Exercise directions →
A full, exact copy of the listing is needed, with images omitted.

Material for the task →
------

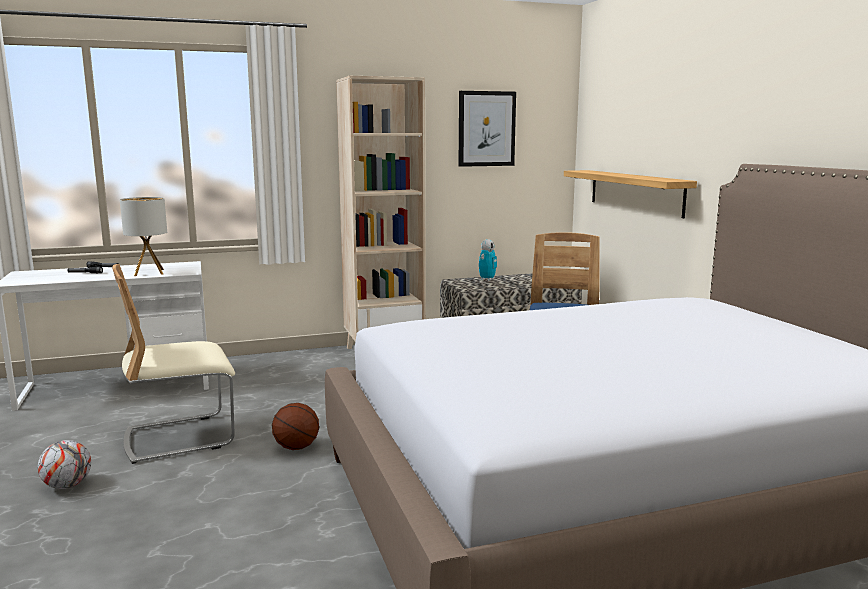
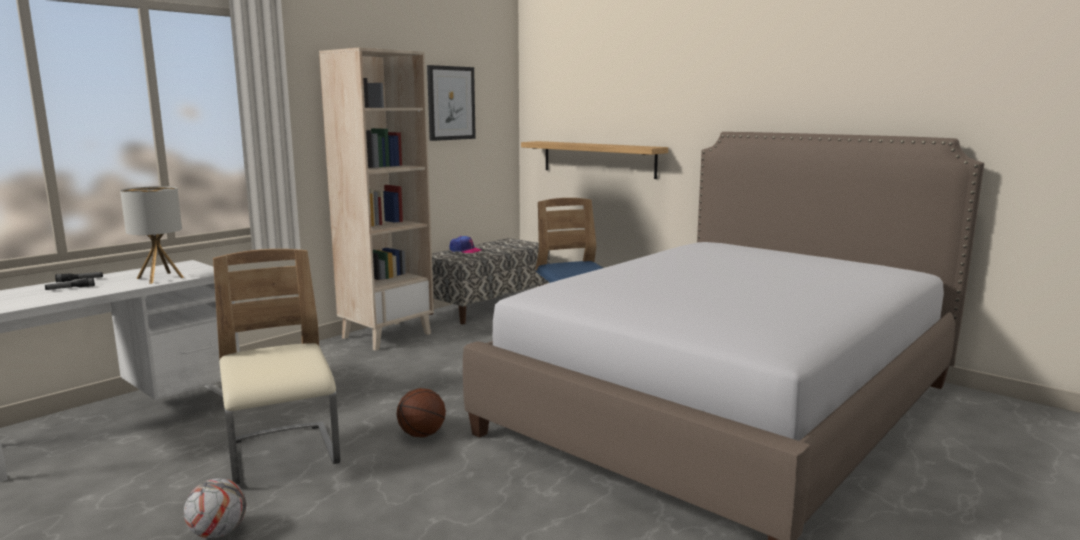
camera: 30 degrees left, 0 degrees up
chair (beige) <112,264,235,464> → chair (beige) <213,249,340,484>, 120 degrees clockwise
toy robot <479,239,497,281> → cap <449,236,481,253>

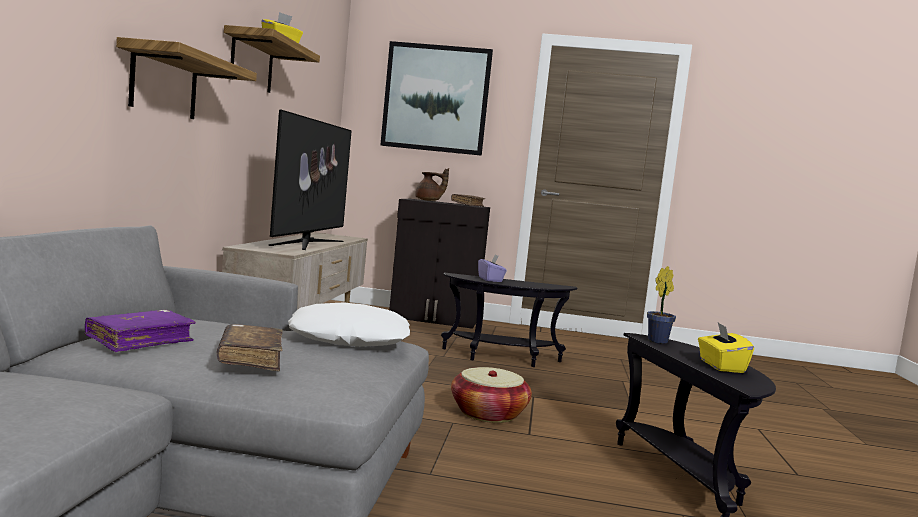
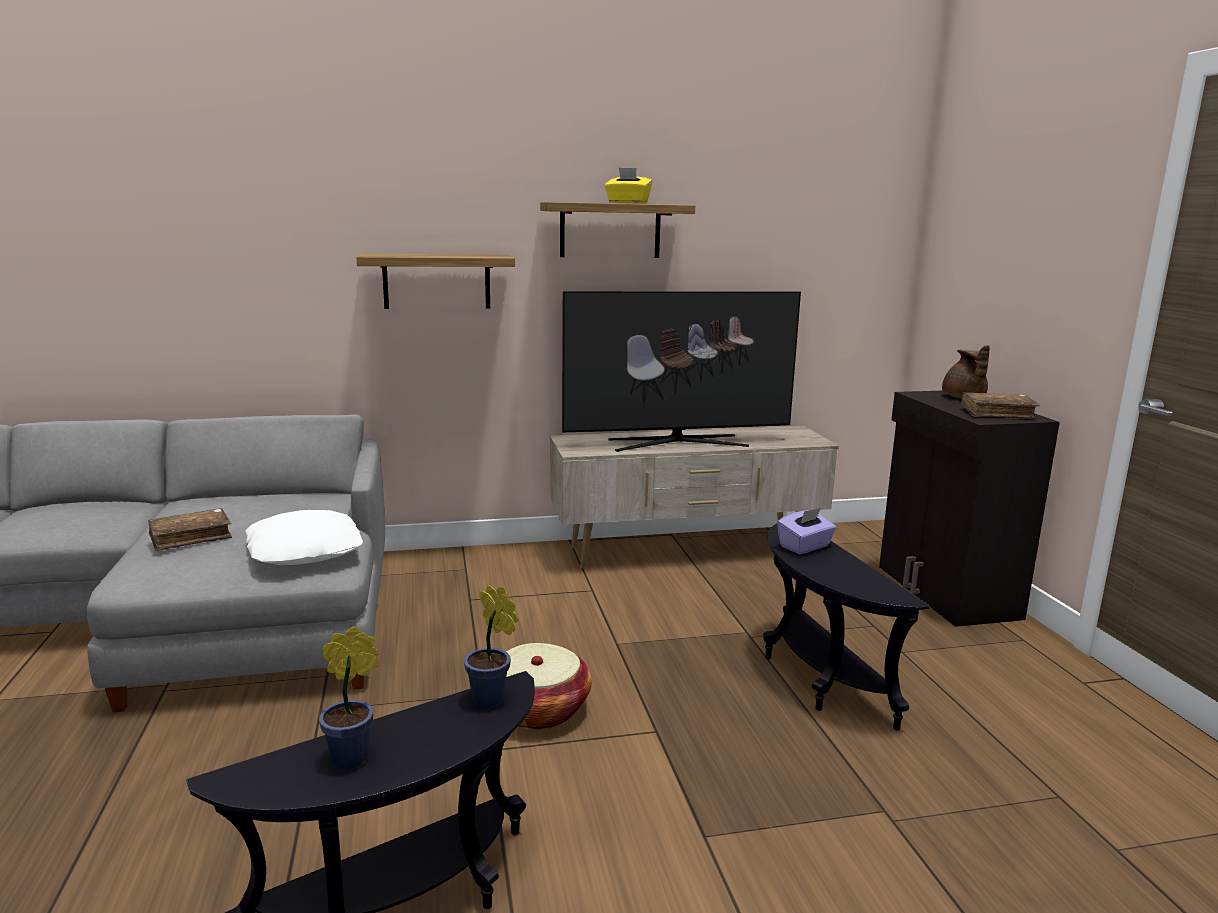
camera: 70 degrees right, 10 degrees up
book (purple) <85,310,196,352> → -
picture <380,41,493,156> → -
tissue box (yellow) <698,323,754,373> → potted plant <319,626,379,770>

------

Solved problem →
camera: 30 degrees left, 0 degrees up
chair (beige) <112,264,235,464> → chair (beige) <213,249,340,484>, 120 degrees clockwise
toy robot <479,239,497,281> → cap <449,236,481,253>

camera: 70 degrees right, 10 degrees up
book (purple) <85,310,196,352> → -
picture <380,41,493,156> → -
tissue box (yellow) <698,323,754,373> → potted plant <319,626,379,770>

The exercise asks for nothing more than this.